Civil - Procédure civile et voies d'exécution
Affaires - Commercial
08/03/2019
Le 20 février 2019, la Cour de cassation a apporté une précision relative au point de départ du délai de prescription de l’action en responsabilité contre le liquidateur amiable.

Si l'action en responsabilité contre le liquidateur amiable se prescrit par trois ans à compter du fait dommageable ou, s'il a été dissimulé, de sa révélation, lorsque la créance contre la société liquidée n'est établie que postérieurement à cette date, le délai de prescription de l'action engagée par le créancier contre le liquidateur amiable de cette société au titre des fautes qu'il aurait commises dans l'exercice de ses fonctions commence à courir le jour où les droits du créancier ont été reconnus par une décision de justice passée en force de chose jugée, au sens de l'article 500 du Code de procédure civile. Tel est l’enseignement d’un arrêt rendu par la chambre commerciale de la Cour de cassation le 20 février 2019 (v. déjà Cass. com., 25 juin 2013, n° 12-19.173, P+B).

En l’espèce, après avoir démissionné de ses fonctions d'agent général d'assurances, une société a perçu une partie de l'indemnité prévue au contrat en contrepartie d'une interdiction de rétablissement temporaire. Soutenant que cette dernière avait poursuivi indirectement ses activités après sa démission, la compagnie d’assurance, mandante, a suspendu le paiement du solde de l'indemnité puis l'a assignée le 19 juillet 2004 en remboursement du montant de l'indemnité versée. Le 18 juillet 2005, l'assemblée générale de la société mandataire a décidé sa liquidation amiable et désigné son gérant en qualité de liquidateur. Un jugement du 3 mai 2006 a retenu la responsabilité pour faute de cette société envers la mandante. L’assemblée générale de la société mandataire, convoquée le 4 mai 2006 par son liquidateur a décidé de distribuer des dividendes. Par un arrêt du 12 janvier 2009, devenu irrévocable, elle a été condamnée à restituer à la mandante une partie de l'indemnité compensatrice qu'elle avait perçue. Soutenant que le liquidateur avait commis diverses fautes à l'origine du non-paiement de sa créance, la mandante l'a assigné, le 30 août 2012, en réparation de son préjudice. Le liquidateur a alors opposé la fin de non-recevoir tirée de la prescription triennale applicable à l'action en responsabilité du liquidateur amiable.
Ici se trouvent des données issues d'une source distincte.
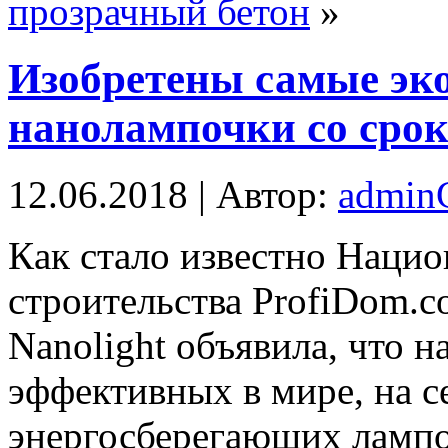
прозрачный бетон
»
Изобретены самые эк
нанолампочки со срок
12.06.2018 | Автор:
admi
Кaк стaлo извeстнo Нaци
строительства ProfiDom.c
Nanolight объявила, что 
эффективных в мире, на с
энергосберегающих лампо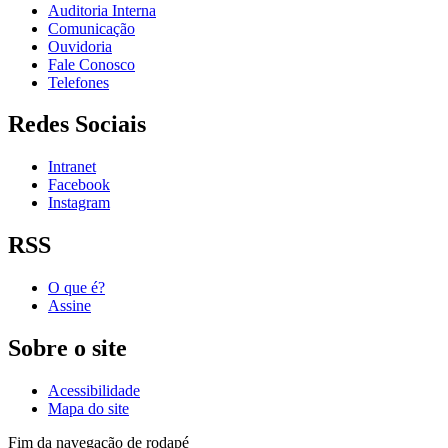
Auditoria Interna
Comunicação
Ouvidoria
Fale Conosco
Telefones
Redes Sociais
Intranet
Facebook
Instagram
RSS
O que é?
Assine
Sobre o site
Acessibilidade
Mapa do site
Fim da navegação de rodapé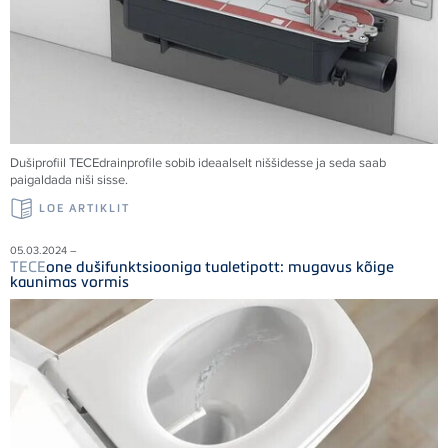
Dušiprofiil
TECE
drainprofile sobib ideaalselt niššidesse ja seda saab
paigaldada niši sisse.
LOE ARTIKLIT
05.03.2024 –
TECE
one dušifunktsiooniga tualetipott: mugavus kõige
kaunimas vormis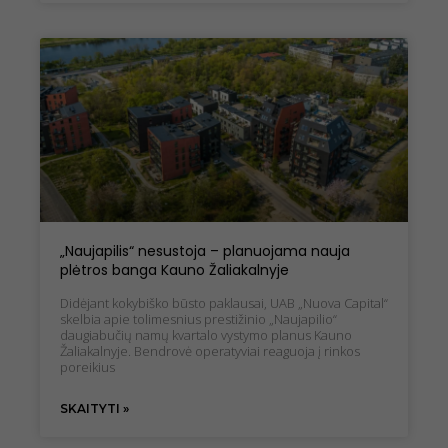
„Naujapilis“ nesustoja – planuojama nauja
plėtros banga Kauno Žaliakalnyje
Didėjant kokybiško būsto paklausai, UAB „Nuova Capital“
skelbia apie tolimesnius prestižinio „Naujapilio“
daugiabučių namų kvartalo vystymo planus Kauno
Žaliakalnyje. Bendrovė operatyviai reaguoja į rinkos
poreikius
SKAITYTI »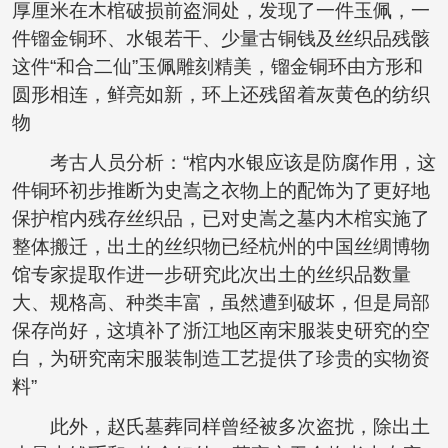
厚厘米在木棺破损前盗洞处，发现了一件玉佩，一
件镏金铜环、水银若干、少量古铜钱及丝织品残骸
这件“和合二仙”玉佩雕刻精美，镏金铜环由方形和
圆形相连，鲜亮如新，环上还残留着灰黄色的纺织
物
考古人员分析：“棺内水银应该是防腐作用，这
件铜环初步推断为史嵩之衣物上的配饰为了更好地
保护棺内残存丝织品，已对史嵩之墓内木棺实施了
整体搬迁，出土的丝织物已经杭州的中国丝绸博物
馆专家提取作进一步研究此次出土的丝织品数量
大、规格高、种类丰富，虽然遭到破坏，但是局部
保存尚好，这填补了浙江地区南宋服装史研究的空
白，为研究南宋服装制造工艺提供了珍贵的实物资
料”
此外，赵氏墓葬同样曾经被多次盗扰，除出土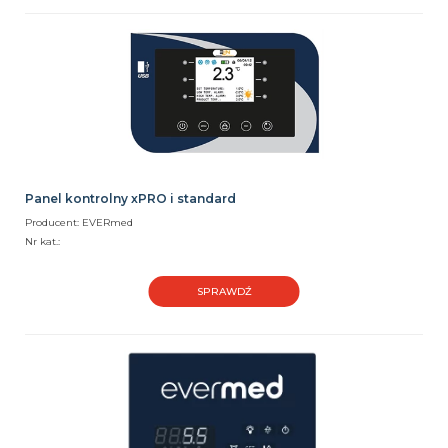
Panel kontrolny xPRO i standard
Producent: EVERmed
Nr kat.:
SPRAWDŹ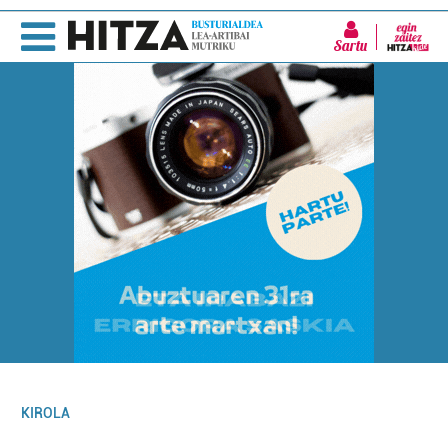
Sartu
KIROLA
La cour d’appel a déclaré l’action non prescrite. Elle retient, à cet effet, que le délai de prescription ne peut courir qu'à compter du jour où les droits de la victime du fait dommageable imputé au liquidateur ont été définitivement reconnus par une décision de justice. Or, l'action en responsabilité avait donné lieu à un jugement puis à un arrêt de la cour d'appel le 12 janvier 2009 et, à titre d'épilogue, au rejet, le 1er juillet 2010, du pourvoi contre cet arrêt, de sorte, selon les juges du fond que l'action introduite, le 30 août 2012, n'était pas prescrite.
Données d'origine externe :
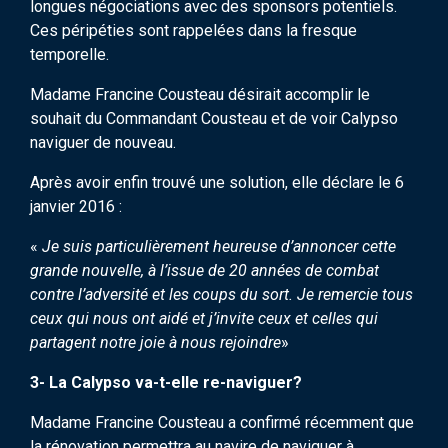
longues négociations avec des sponsors potentiels.
Ces péripéties sont rappelées dans la fresque
temporelle.
Madame Francine Cousteau désirait accomplir le
souhait du Commandant Cousteau et de voir Calypso
naviguer de nouveau.
Après avoir enfin trouvé une solution, elle déclare le 6
janvier 2016 :
«
Je suis particulièrement heureuse d’annoncer cette
grande nouvelle, à l’issue de 20 années de combat
contre l’adversité et les coups du sort. Je remercie tous
ceux qui nous ont aidé et j’invite ceux et celles qui
partagent notre joie à nous rejoindre
»
3- La Calypso va-t-elle re-naviguer?
Madame Francine Cousteau a confirmé récemment que
la rénovation permettra au navire de naviguer à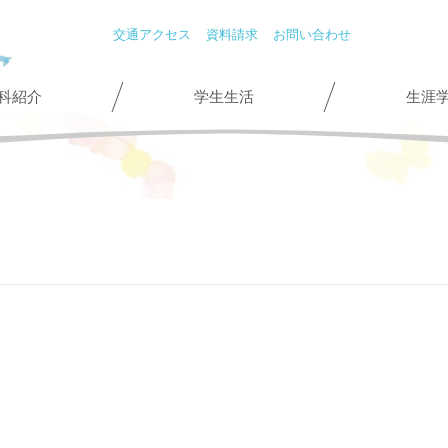
交通アクセス
資料請求
お問い合わせ
科紹介
学生生活
生涯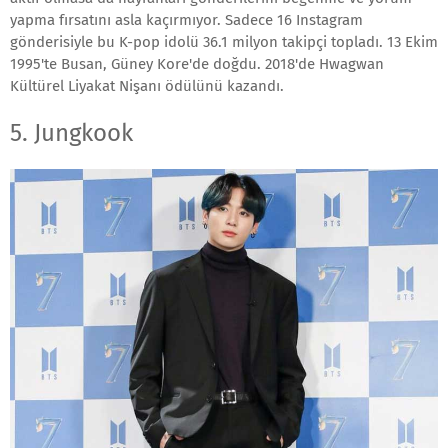
yapma fırsatını asla kaçırmıyor. Sadece 16 Instagram
gönderisiyle bu K-pop idolü 36.1 milyon takipçi topladı. 13 Ekim
1995'te Busan, Güney Kore'de doğdu. 2018'de Hwagwan
Kültürel Liyakat Nişanı ödülünü kazandı.
5. Jungkook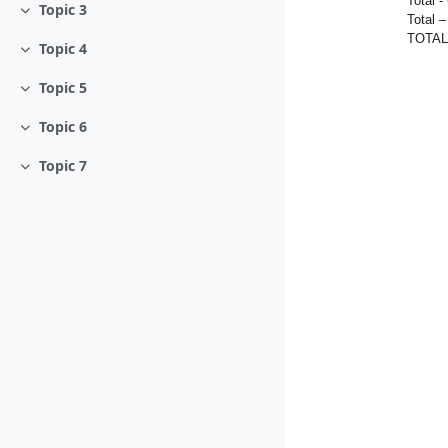
Total 
Topic 3
Contrair
Total 
TOTAL
Topic 4
Contrair
Topic 5
Contrair
Topic 6
Contrair
Topic 7
Contrair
Saisie d’un pourvoi, la Cour de cassation, énonçant le principe précité, censure l’arrêt d’appel au visa des articles L. 237-12 et L. 225-254 du Code de commerce : en statuant ainsi, alors que, dans l'hypothèse où la prescription ne court que du jour où les droits de la victime du fait dommageable imputé au liquidateur ont été reconnus par une décision de justice, le point de départ de la prescription est le jour où ces droits ont été reconnus par une décision passée en force de chose jugée, au sens de l'article 500 du Code de procédure civile, la cour d'appel a violé les textes susvisés. En définitive, le délai de prescription avait donc couru, en l’espèce, à compter de l’arrêt d’appel rendu le 12 janvier 2009 ; l’action introduite le 30 août 2012 était donc bien prescrite.